Matching the evidence to the identity
The person presenting the information must match the photograph in the evidence provided. A conveyancer must use an identity provider to check the biometric information captured from a “liveness check” and that it matches biometric data in the chip within the evidence obtained.
To ensure this requirement is met, the identity check provider must:
- Use photographs or video of the individual presenting the information performing tasks which have been taken live as part of the checking process to confirm they are real (known as an enhanced “liveness test”).

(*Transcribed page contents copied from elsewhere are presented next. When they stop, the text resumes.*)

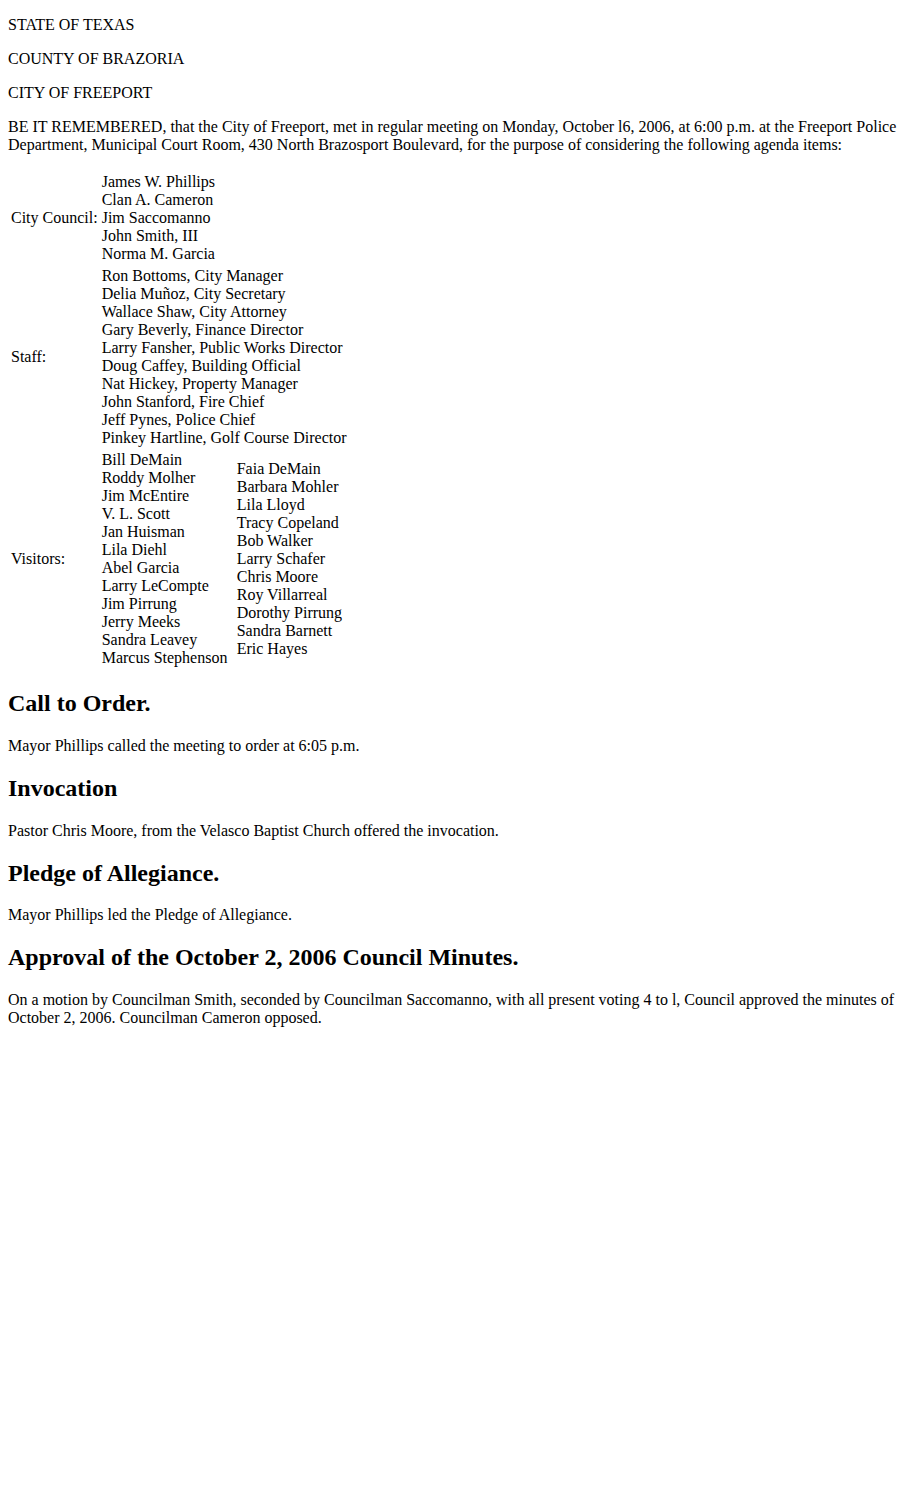STATE OF TEXAS
COUNTY OF BRAZORIA
CITY OF FREEPORT
BE IT REMEMBERED, that the City of Freeport, met in regular meeting on Monday, October l6, 2006, at 6:00 p.m. at the Freeport Police Department, Municipal Court Room, 430 North Brazosport Boulevard, for the purpose of considering the following agenda items:
| City Council: | James W. Phillips Clan A. Cameron Jim Saccomanno John Smith, III Norma M. Garcia |
| Staff: | Ron Bottoms, City Manager Delia Muñoz, City Secretary Wallace Shaw, City Attorney Gary Beverly, Finance Director Larry Fansher, Public Works Director Doug Caffey, Building Official Nat Hickey, Property Manager John Stanford, Fire Chief Jeff Pynes, Police Chief Pinkey Hartline, Golf Course Director |
| Visitors: | Bill DeMain Roddy Molher Jim McEntire V. L. Scott Jan Huisman Lila Diehl Abel Garcia Larry LeCompte Jim Pirrung Jerry Meeks Sandra Leavey Marcus Stephenson | Faia DeMain Barbara Mohler Lila Lloyd Tracy Copeland Bob Walker Larry Schafer Chris Moore Roy Villarreal Dorothy Pirrung Sandra Barnett Eric Hayes |
Call to Order.
Mayor Phillips called the meeting to order at 6:05 p.m.
Invocation
Pastor Chris Moore, from the Velasco Baptist Church offered the invocation.
Pledge of Allegiance.
Mayor Phillips led the Pledge of Allegiance.
Approval of the October 2, 2006 Council Minutes.
On a motion by Councilman Smith, seconded by Councilman Saccomanno, with all present voting 4 to l, Council approved the minutes of October 2, 2006. Councilman Cameron opposed.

- Be able to identify when someone is attempting to use a “presentation attack” also referred to as an anti-spoofing check.
- Ensure the individual’s biometric data is taken under controlled conditions that do not reduce or limit the accuracy of the type of biometric check being used. Things such as light, noise, and humidity can all impact on success rates for face biometrics.
- Use a biometric algorithm proven to be effective against recognised benchmarks such as the National Institute of Standard and Technology’s (NIST) face recognition test guidance
- Have a false match of a maximum rate of 0.01%
- Have a maximum non-false match rate of 1%
Obtaining evidence to ensure the transferor, borrower, or lessor is the same person or entity as the owner
The individual must be connected to the property by obtaining two examples from the following list of evidence:
- Bank or building society statements dated within the last three months
- Utility bills within the last three months
- Original mortgage statements from a recognised lender for the last twelve months
- Current UK or EEA photocard driving licences
- HMRC tax demands or self-assessment letters dated within the current financial year
- Insurance policy schedule for the property
- Current shotgun or firearms certificate/licence
- Credit cards bearing the Visa or Mastercard logo, Diners Club or American Express card, multi-function or debit card bearing the Visa or Maestro logo issued in the UK, and supported by an account statement less than three months old
- Copy of the agreement for purchase of the property
- Lettings agent agreement on headed paper
- Local authority building regulations sign-off for works undertaken to the property addressed to the individual
- Service charge demands addressed to the individual from a management company for the property
- Confirmation of a tenancy deposit scheme registration
If bank statements etc are to be relied upon, postal or online statements are acceptable providing, in the case of an online statement, it is evident it has been received or downloaded by the individual in question and refers to the subject property. Screenshots of online statements will not be considered satisfactory evidence.
Potential issues with a wholly digital identity verification process
- Because an individual has to prove their identity with a “liveness test” by a mobile phone app analysing their features and compares them with those embedded within their biometric passport, it is likely to be problematic for those who do not own a smartphone, or which is not equipped with the app. Neither will it work with an individual who does not have a current passport. These issues are more likely to adversely affect the elderly, many of whom do not have smartphones, and because of their age are not inclined to jet around the world.
- Individual lenders may not join the same scheme and have slightly different requirements.
- Even if the conveyancing firm can claim safe harbour, it may still affect their future insurance excess, and consequential rise in premiums thereafter.
This wonderful new “gold standard” system is predicted to form the basis of a government-wide digital identity scheme. Creating a national “trust framework” of digital identities suitable for a variety of purposes, with the potential for proving Covid-19 vaccination status on an individual basis.